== Article ==
* start *

One solution I'm looking into right now is to reverse the lock order and
actually make the hotplug code do:
watchdog_lock();
cpu_write_lock();
....
cpu_write_unlock();
watchdog_unlock();
and get rid of cpu_read_(un)lock() in the sysctl interface completely. I
know it's ugly, but we have other locks we take in the hotplug path as
well.
That solves that part of the issue, but it does not solve the
release_ds_buffers() problem. Though with the watchdog_lock() mechanism, it
allows me to do:
->park() := watchdog_disable()
perf_event_disable(percpuevt);
cleanup_event = percpuevt;
percpuevt = NULL;
and then
watchdog_unlock()
if (cleanup_event) {
perf_event_release_ebent(cleanup_event);
cleanup_event = NULL;
}
mutex_unlock(&watchdog_mutex);
That should do the trick nicely for both user space functions and the cpu
hotplug machinery.

* end *

== Supplied material ==
* start *

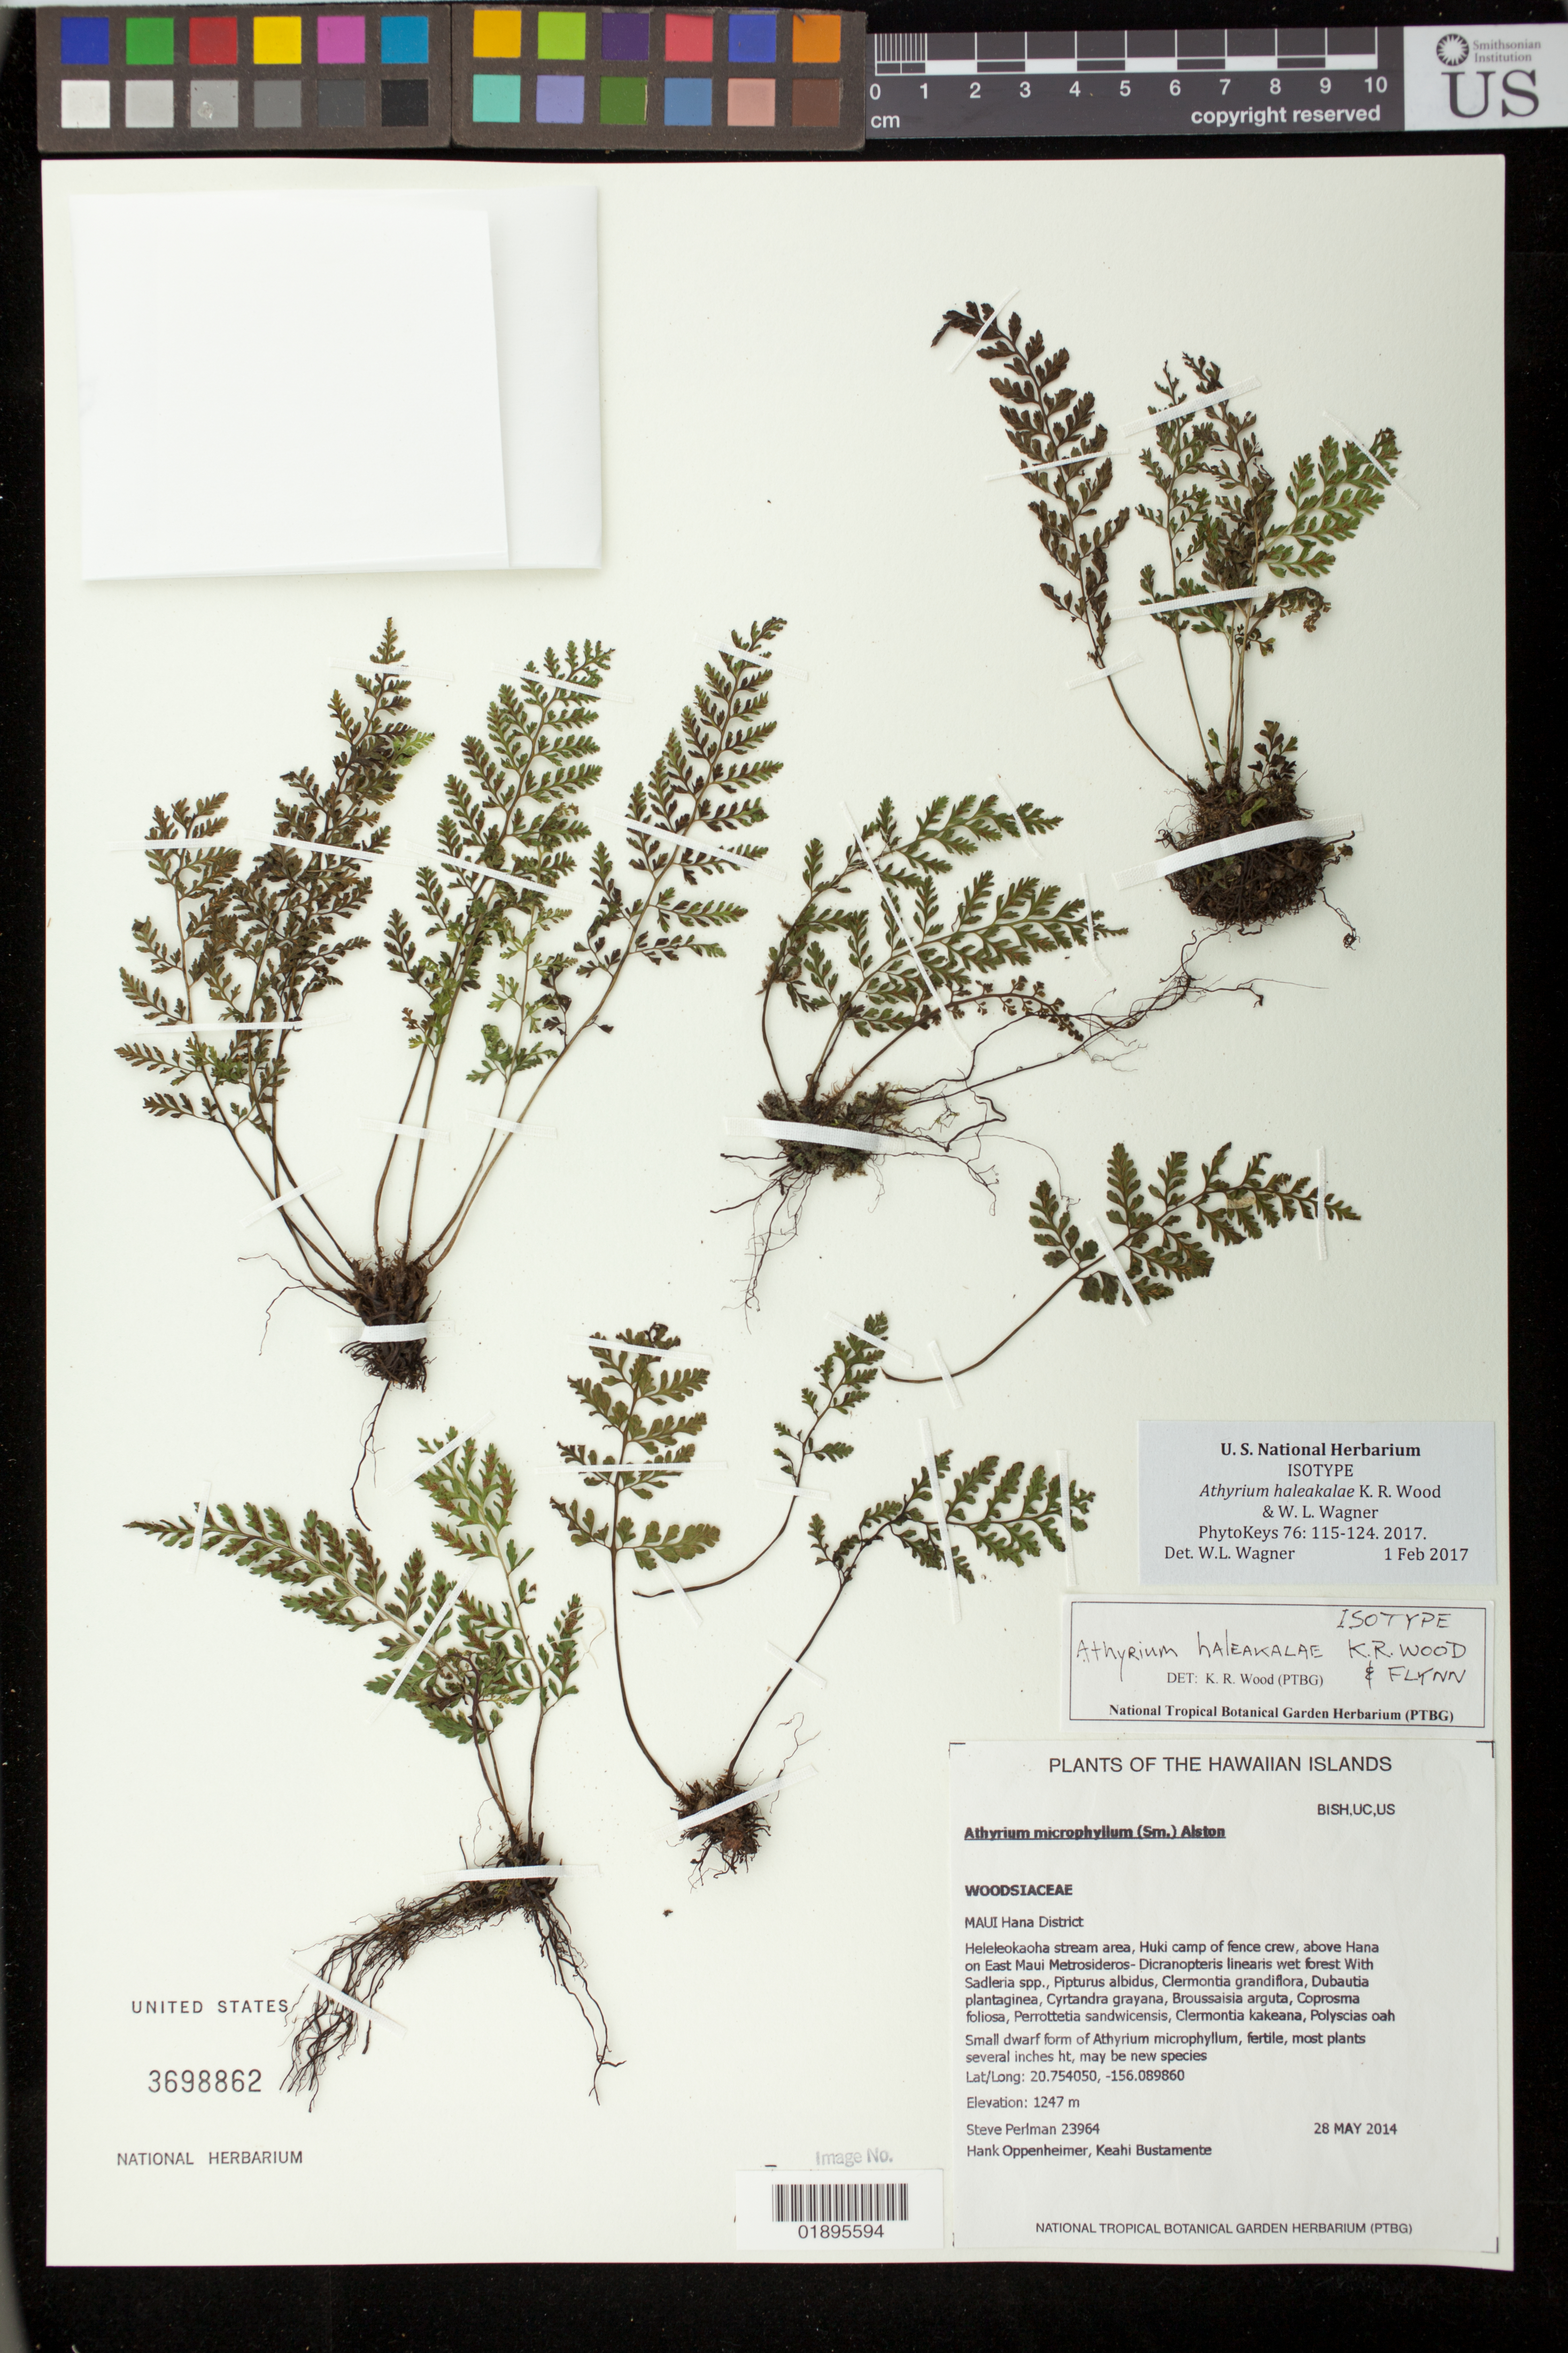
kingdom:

* end *

== Short exercise ==
Can you transcribe the watchdog locking post word for word, from "That solves that" up to and including "->park() := watchdog_disable()"?

== Exercise result ==
That solves that part of the issue, but it does not solve the
release_ds_buffers() problem. Though with the watchdog_lock() mechanism, it
allows me to do:
->park() := watchdog_disable()